- Born: 13 June 1658 London, England
- Died: 11 February 1711 (aged 52)

= Richard Duke =

English clergyman and poet

Richard Duke (13 June 1658 – 11 February 1711) was an English clergyman and poet, associated with the Tory writers of the Restoration era.

==Life==
He was born in London, son of Richard Duke, and was admitted to Westminster School in 1670. He was elected to Trinity College, Cambridge, in 1675, and proceeded B.A. in 1678, M.A. in 1682. He mingled with courtiers, playwrights and actors, and was a general favourite.

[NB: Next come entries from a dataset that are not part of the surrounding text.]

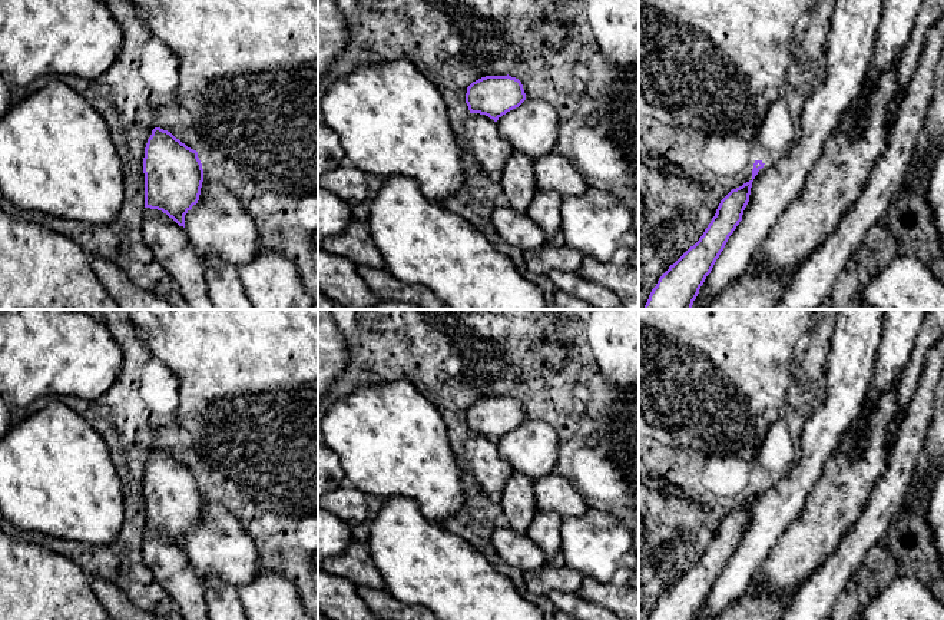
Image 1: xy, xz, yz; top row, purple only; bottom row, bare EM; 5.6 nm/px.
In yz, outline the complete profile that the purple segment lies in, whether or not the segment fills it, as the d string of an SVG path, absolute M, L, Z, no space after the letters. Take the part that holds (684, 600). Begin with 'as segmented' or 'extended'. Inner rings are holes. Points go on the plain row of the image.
as segmented; M755 481L752 500L721 521L703 556L659 599L649 620L696 620L729 557L742 541L752 503L764 485L762 481Z

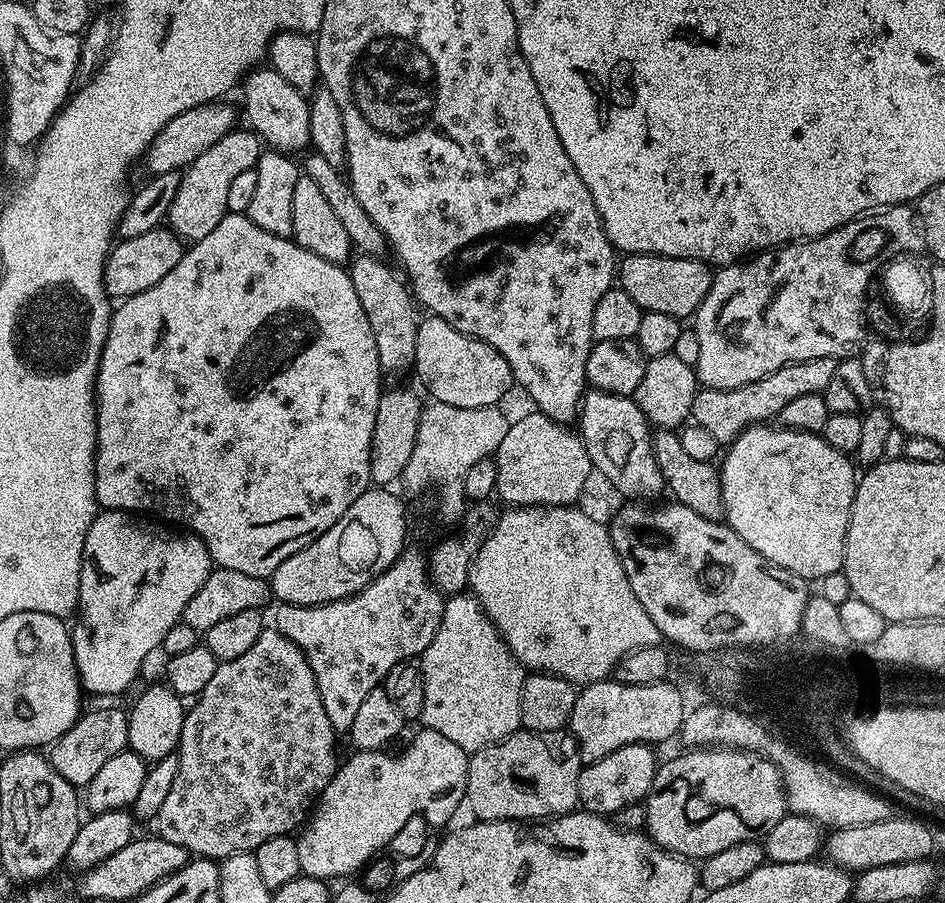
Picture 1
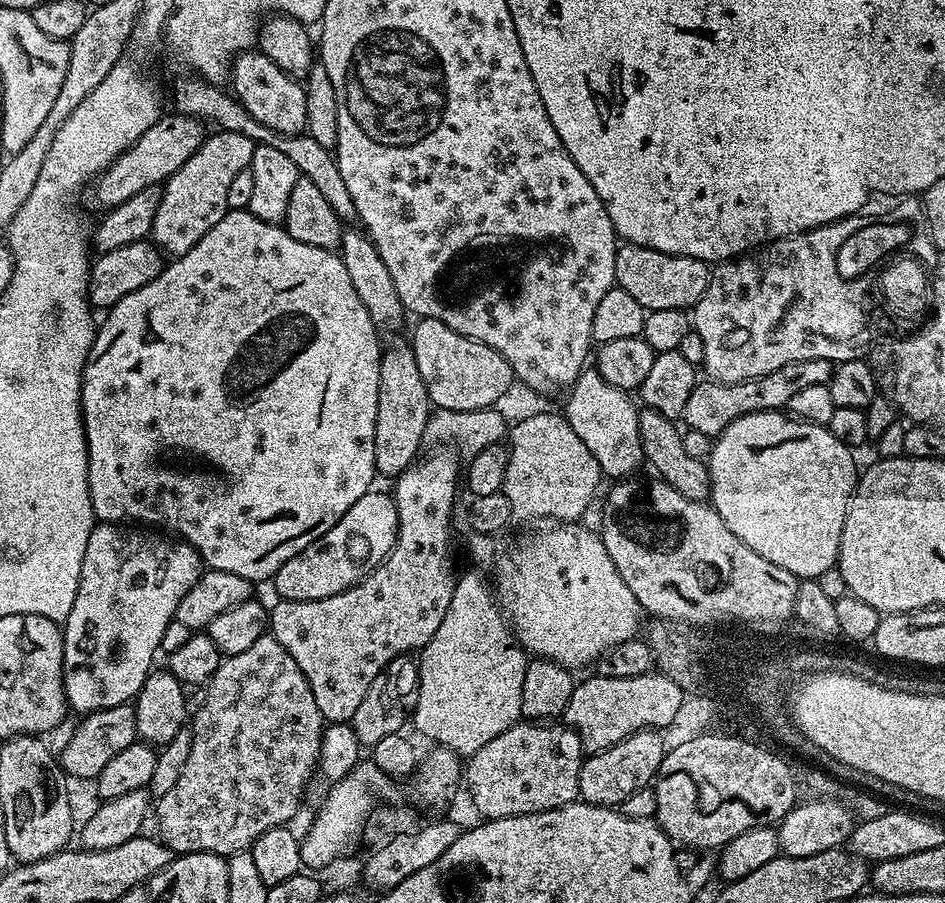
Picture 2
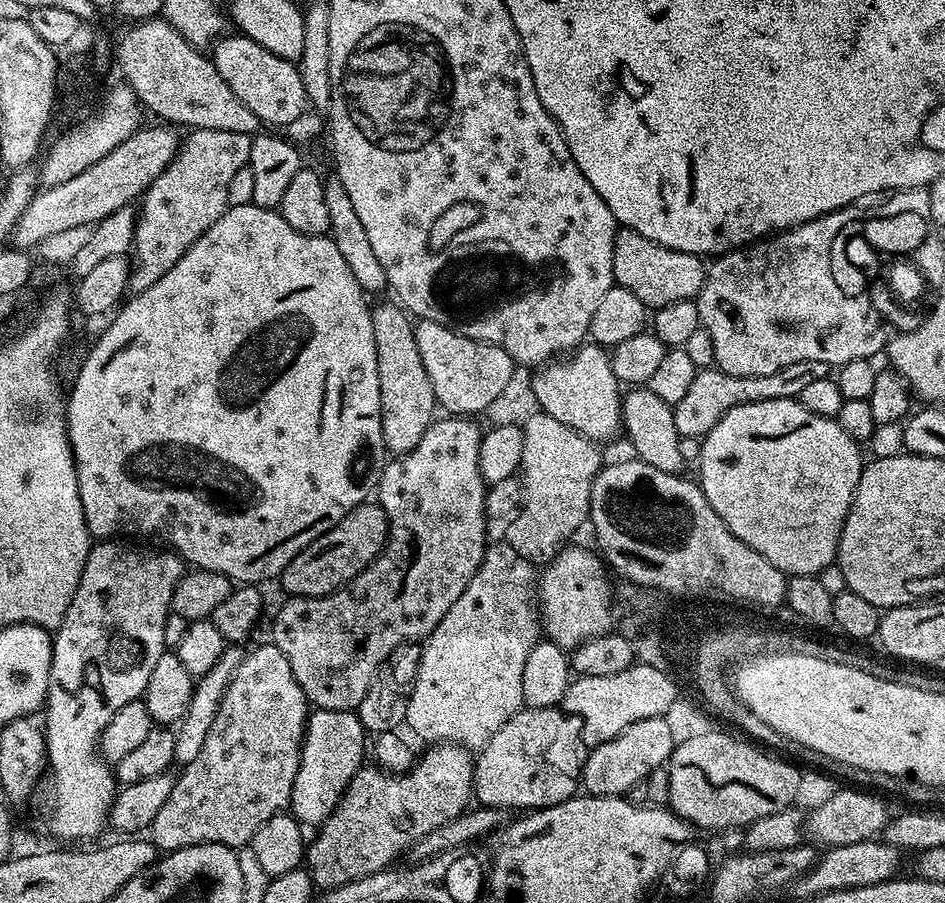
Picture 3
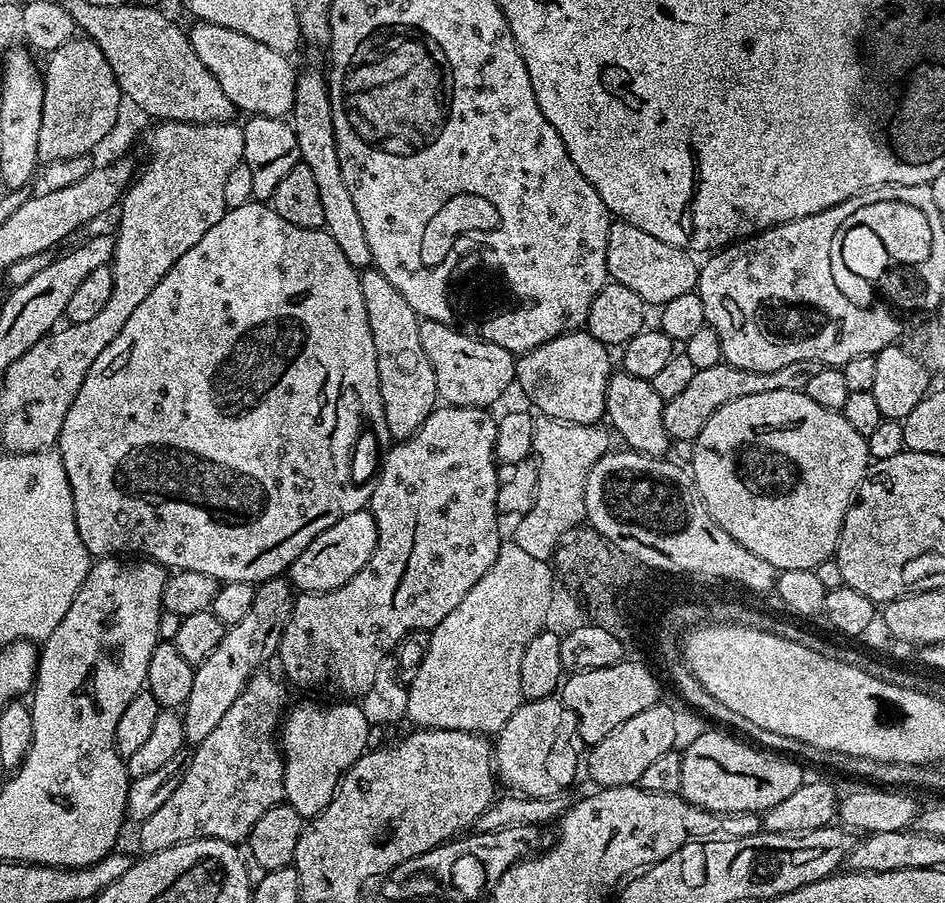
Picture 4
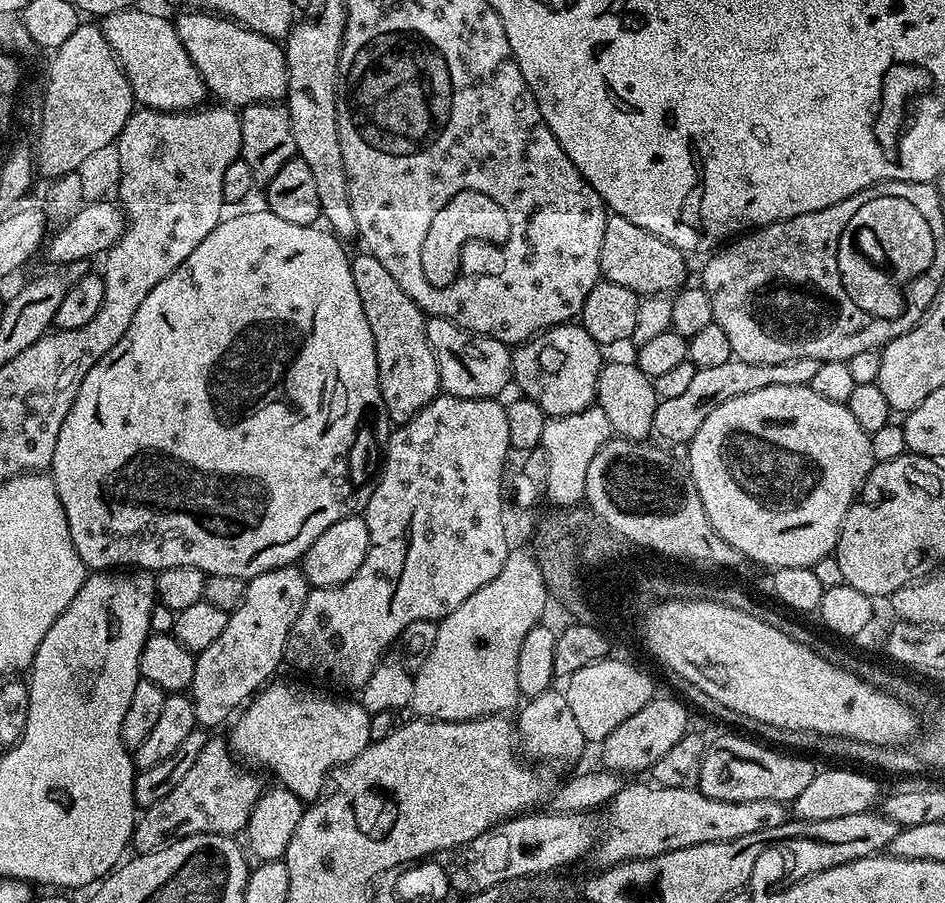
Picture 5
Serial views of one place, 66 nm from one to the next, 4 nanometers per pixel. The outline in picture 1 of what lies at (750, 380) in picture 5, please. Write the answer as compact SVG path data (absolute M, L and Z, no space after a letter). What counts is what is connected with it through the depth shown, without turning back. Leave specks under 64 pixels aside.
M810 358L806 362L782 366L782 370L766 374L766 378L750 382L746 386L738 386L734 390L701 387L694 398L691 423L706 430L720 446L727 446L738 439L747 428L775 421L780 411L789 402L794 402L794 398L802 398L802 394L823 394L834 374L836 363L838 362L834 358Z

Before the accession of James II, he entered into holy orders and was in 1687 presented to the rectory of Blaby in Leicestershire. In 1688 he was made a prebendary of Gloucester Cathedral, and soon afterwards became Gloucester proctor in convocation and also chaplain to Queen Anne.

Jonathan Trelawney, bishop of Winchester, in June 1707 made Duke his chaplain, and in July 1710 presented him to the living of Witney, Oxfordshire. Having returned from an entertainment on Saturday night, 10 February 1711, he was found dead in his bed next morning.

Francis Atterbury and Matthew Prior had been among his close friends, and on 16 February Jonathan Swift recorded Duke's death in his Journal to Stella, describing him as a wit.

==Works==
He probably wrote much satirical verse, which can only be identified occasionally by internal evidence. Among works by Duke was the caustic satire on Titus Oates, printed by Nathanael Thompson, ‘A Panegyrick upon Oates,’ which is referred to in Duke's acknowledged companion poem, ‘An Epithalamium upon the Marriage of Captain William Bedloe,’ issued at Christmas 1679, and this was followed, near the end of August 1680, by ‘Funeral Tears upon the Death of Captain William Bedloe.’

He complimented the queen at Cambridge, September 1681. With Wentworth Dillon, 4th Earl of Roscommon, Duke wrote several lampoons on the Duke of Monmouth during his so-called progresses in the west. He wrote in 1683, while a fellow of Trinity, an ‘Ode on the Marriage of Prince George of Denmark and the Lady Anne.’ On the death of Charles II he produced a poem beginning ‘If the indulgent Muse,’ &c.

He translated the fifth elegy of Ovid's book i., the fourth and eighth odes of Horace, book ii.; the ninth ode (Horace and Lydia) of book iii., and the Cyclops, idyl xi., of Theocritus, for John Dryden, with whom he appears to have been on terms of friendship, although he addressed him elsewhere as ‘the unknown author of “Absalom and Achitophel.”’ He praised him in a poem for his adaptation of Troilus and Cressida; he also complimented Thomas Creech (for his Lucretius), Nathaniel Lee, Thomas Otway, and Edmund Waller. He translated two of Ovid's epistles in 1683.

He wrote several original Latin poems and a translation of Juvenal's fourth satire. To Dryden's third ‘Miscellany,’ 1693, he contributed anonymously two amatory songs. His ‘Detestation of Civil War’ is expressed in a poem ‘To the People of England.’ One of his Dryden ‘Miscellany’ poems, ‘Floriana,’ had in 1684 celebrated the Countess of Southampton.

Three of his sermons were separately published, while he was rector of Blaby and prebendary of Gloucester. A small volume of fifteen sermons, praised by Felton, was issued at Oxford in 1714.

Duke's ‘Poems upon Several Occasions’ were collected in 1717, and published in conjunction with those of Roscommon, including the fragmentary beginning of ‘The Review,’ declared to have been never before printed. Jacob Tonson says that it was written ‘a little after the publishing of Mr. Dryden's “Absalom and Achitophel,”’ November 1681; ‘he was persuaded to undertake it by Mr. Sheridan, then secretary to the Duke of York; but Mr. Duke, finding Mr. Sheridan designed to make use of his pen to vent his spleen against several persons at court that were of another party than that he was engaged in, broke off proceeding in it, and left it as it is now printed.’